Write out every record below exactly as it appears, omitting the pictures.

Input data |
%%
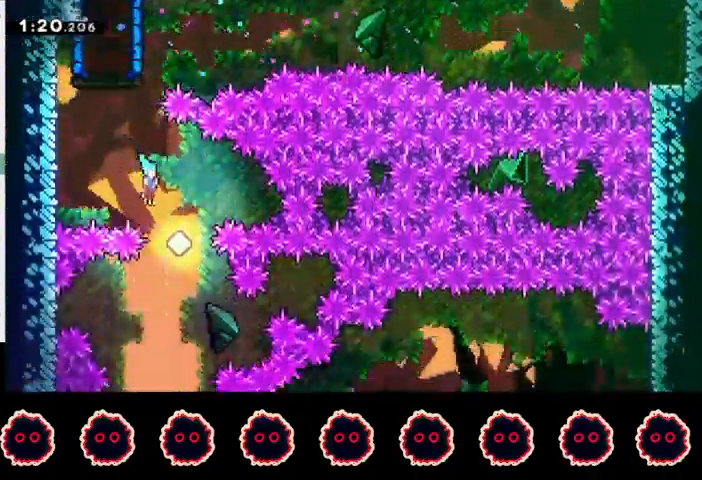
{"dt_ms": 500, "buttons": ["CIRCLE", "R2"], "left_stick": "down-left", "right_stick": "center", "events": [[367, "left_stick", "down-left"], [433, "CIRCLE", "down"]]}
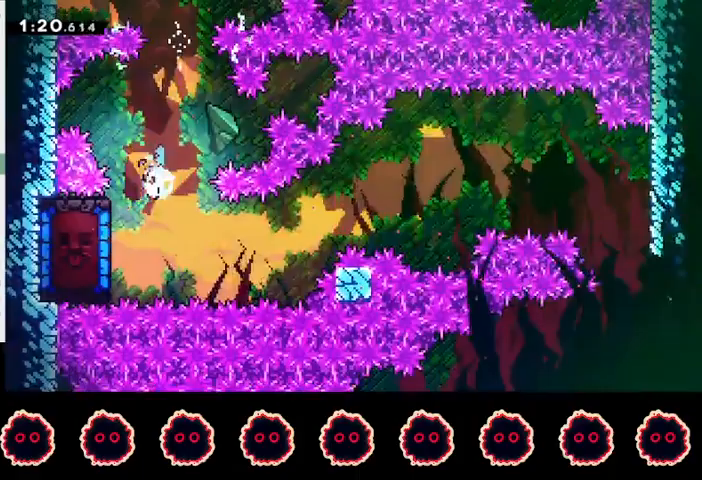
{"dt_ms": 500, "buttons": [], "left_stick": "center", "right_stick": "center", "events": [[133, "CIRCLE", "up"], [133, "left_stick", "center"], [167, "R2", "up"]]}
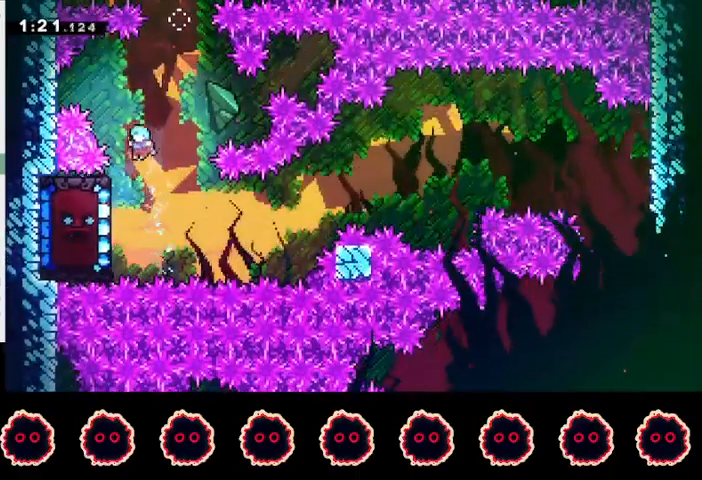
{"dt_ms": 500, "buttons": ["R1"], "left_stick": "right", "right_stick": "center", "events": [[100, "left_stick", "down-left"], [167, "R1", "down"], [267, "left_stick", "right"]]}
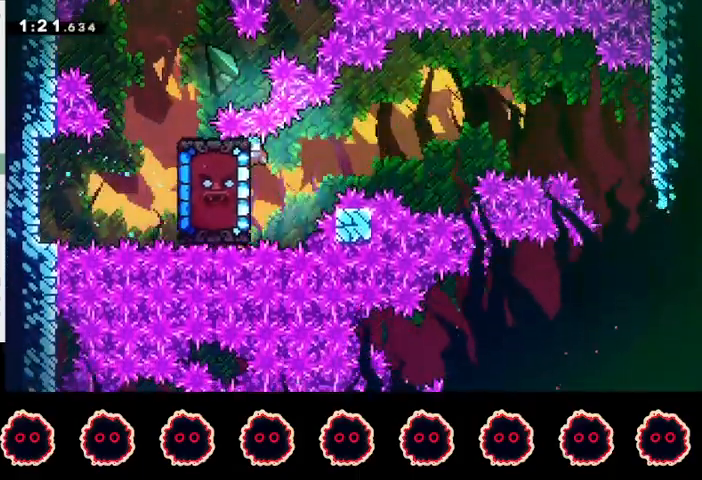
{"dt_ms": 500, "buttons": ["R2"], "left_stick": "right", "right_stick": "center", "events": [[200, "CROSS", "down"], [267, "R1", "up"], [333, "CROSS", "up"], [400, "R2", "down"]]}
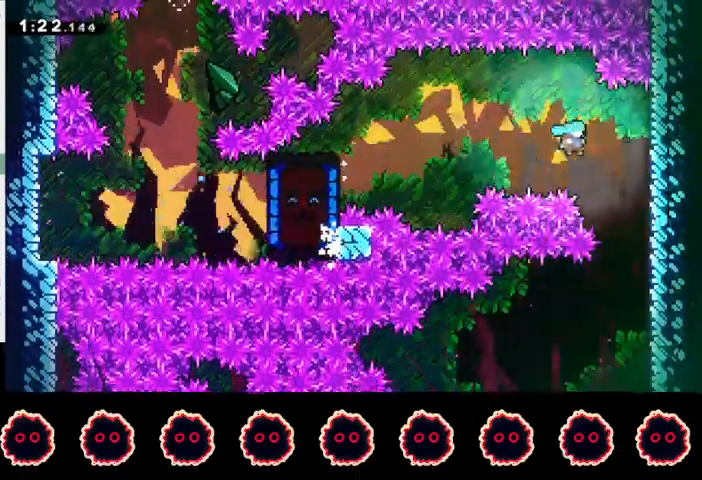
{"dt_ms": 500, "buttons": ["CROSS", "R2"], "left_stick": "left", "right_stick": "center", "events": [[467, "left_stick", "left"], [500, "CROSS", "down"]]}
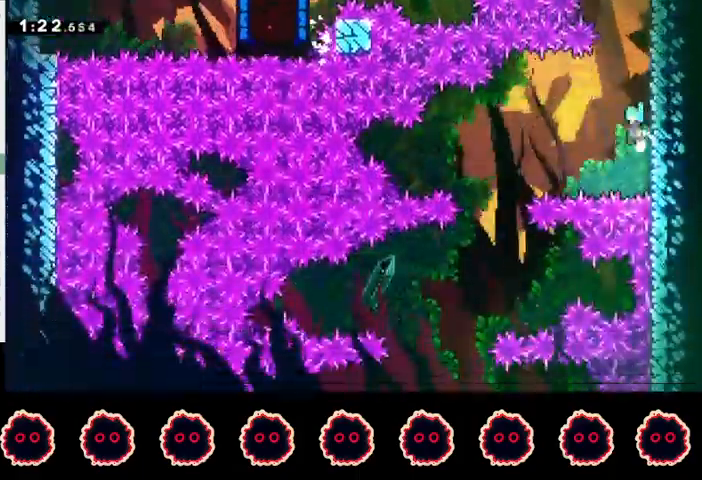
{"dt_ms": 500, "buttons": ["R2"], "left_stick": "left", "right_stick": "center", "events": [[200, "CROSS", "up"]]}
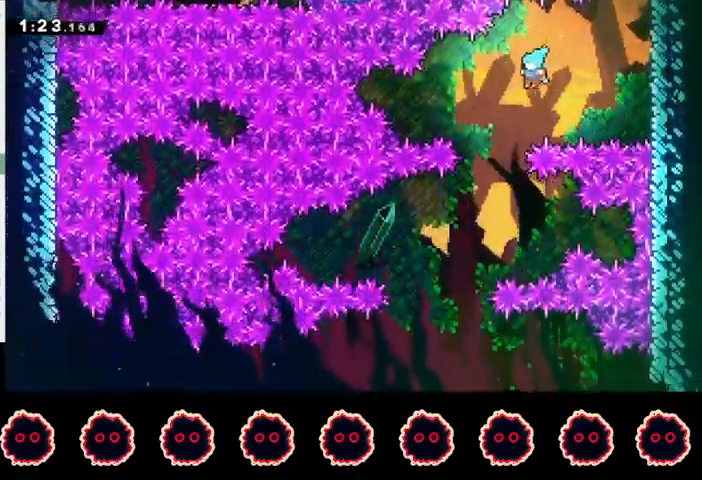
{"dt_ms": 500, "buttons": ["R2"], "left_stick": "right", "right_stick": "center", "events": [[333, "left_stick", "right"]]}
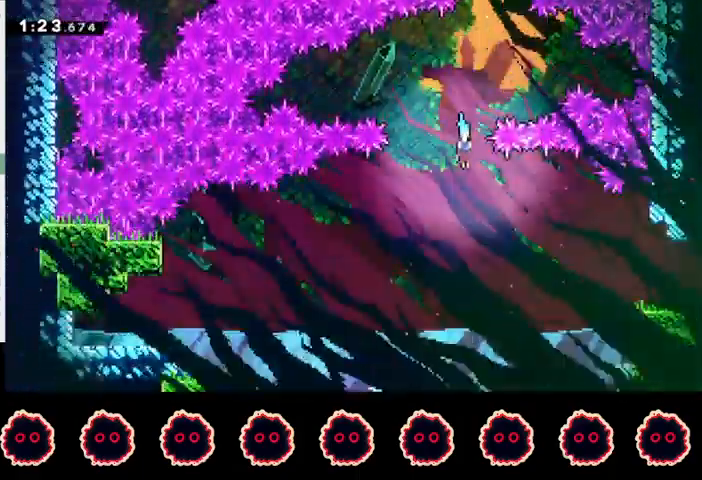
{"dt_ms": 500, "buttons": ["SQUARE", "R2"], "left_stick": "up-right", "right_stick": "center", "events": [[233, "left_stick", "up-right"], [400, "SQUARE", "down"]]}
%%
Expected answer |
{"dt_ms": 500, "buttons": ["CIRCLE", "R2"], "left_stick": "down-left", "right_stick": "center", "events": [[367, "left_stick", "down-left"], [433, "CIRCLE", "down"]]}
{"dt_ms": 500, "buttons": [], "left_stick": "center", "right_stick": "center", "events": [[133, "CIRCLE", "up"], [133, "left_stick", "center"], [167, "R2", "up"]]}
{"dt_ms": 500, "buttons": ["R1"], "left_stick": "right", "right_stick": "center", "events": [[100, "left_stick", "down-left"], [167, "R1", "down"], [267, "left_stick", "right"]]}
{"dt_ms": 500, "buttons": ["R2"], "left_stick": "right", "right_stick": "center", "events": [[200, "CROSS", "down"], [267, "R1", "up"], [333, "CROSS", "up"], [400, "R2", "down"]]}
{"dt_ms": 500, "buttons": ["CROSS", "R2"], "left_stick": "left", "right_stick": "center", "events": [[467, "left_stick", "left"], [500, "CROSS", "down"]]}
{"dt_ms": 500, "buttons": ["R2"], "left_stick": "left", "right_stick": "center", "events": [[200, "CROSS", "up"]]}
{"dt_ms": 500, "buttons": ["R2"], "left_stick": "right", "right_stick": "center", "events": [[333, "left_stick", "right"]]}
{"dt_ms": 500, "buttons": ["SQUARE", "R2"], "left_stick": "up-right", "right_stick": "center", "events": [[233, "left_stick", "up-right"], [400, "SQUARE", "down"]]}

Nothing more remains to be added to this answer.